Many under developed and developing economies show the signs of an economic boom every now and then. The revealing signs of an economic boom in a country are:
a.    Low inflation rate: A booming economy should maintain a lower inflation rate and it is be as low as 2% for developed economies.
b.    Double digit GDP growth: A booming economy should register a GDP growth which should be at least a positive figure and if it’s in double digit with promising signs of converting into developed economy. A GDP is the determining factor of a nation’s growing economy. It is a sum total of consumption of products and government expenditures and exports of the country in that year, all this and minus the imports done by that country in that year.
c.    Rise in employment: In an economy that shows the promising signs of expansion creation of jobs for its citizens is a big factor for showing economic growth.
d.    Increased consumerism: Better employment rate will result in more demand and supply of consumer goods as it will lead to economic stability of the various sections of the society.
e.    The Sensex rise: A booming economy lures investors from around the globe. The market should exhibit bullish growth in the stocks and bearish growth of the bonds.
f.    Bank lending: Banks should contribute in the growth by increasing their capacity to lend to the owners of small businesses hence leading to economic sustainability by progressing the smaller merchants.

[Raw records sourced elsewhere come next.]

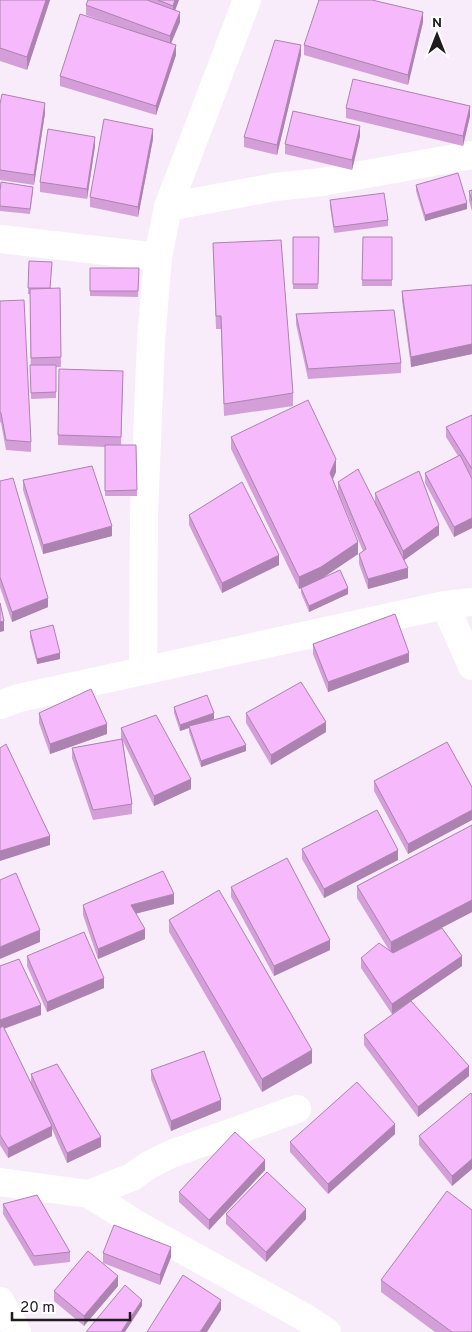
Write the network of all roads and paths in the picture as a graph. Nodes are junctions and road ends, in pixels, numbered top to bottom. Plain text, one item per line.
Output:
1 (247, 0) edge
2 (472, 155) edge
3 (168, 207) junction
4 (0, 239) edge
5 (158, 257) junction
6 (472, 602) edge
7 (445, 605) junction
8 (472, 666) edge
9 (143, 670) junction
10 (0, 705) edge
11 (297, 1109) dead end
12 (0, 1182) edge
13 (89, 1194) junction
14 (0, 1301) edge
15 (17, 1332) edge
16 (327, 1332) edge

1 - 3 street
2 - 3 street
3 - 5 street
4 - 5 street
5 - 9 street
6 - 7 street
7 - 8 street
7 - 9 street
9 - 10 street
11 - 13 street
12 - 13 street
13 - 16 street
14 - 15 street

g.    The currency circulation: It is the currency of the country and its value that would decide the appreciation of the country’s currency in the world market.
h.    Producer price index: this is the index that determines the cost of major goods producing sectors like agriculture, manufacturing, mining, fisheries, dairy products etc.
i.    Real estate boom: A surge in the real estate businesses is a strong indicator of a booming economic growth as they are the drivers towards making a stronger economy. The increase in the buying of the new homes reflects good employment creation and increased consumer confidence.
j.    Lower interest rates: Banks will levy lower rate of interest on the loans for property and automobile and hence enabling more property deals and creating a surge in the housing and finance industry.
k.    Strengthening the labor: A developed economy will always work towards firming its labor force by skilling them in their crafts and work because they in turn would generate goods and services for the country.
l.    Tax cut: In order to make a robust economy a government should curtail on taxes on consumer goods and services provided. The income tax reduction also boosts the citizens’ morale to save more and spend with confidence making sure that it should not lead to deficit.
m.    Increased government spending: rise in government’s expenditure like construction roads, railways and airports is an indicator of state’s well being programs for making a prosperous society.
n.    Income imbalance: In a booming economy the poor will become rich and gain stability and rise from above the poverty line hence creating a society of economic balance.
o.    FDI: encouraging more foreign investors in the country for the services and goods they get and hence creating more income and jobs in the country.
A sustainable growth in all the above mentioned categories will lead to an economic boom in a country as well as it will help to shape the world economy. The government’s policies play an important role in defining the economic growth of a country. A stable government and a stable geopolitical atmosphere leads to technological as well as advancement in other sectors.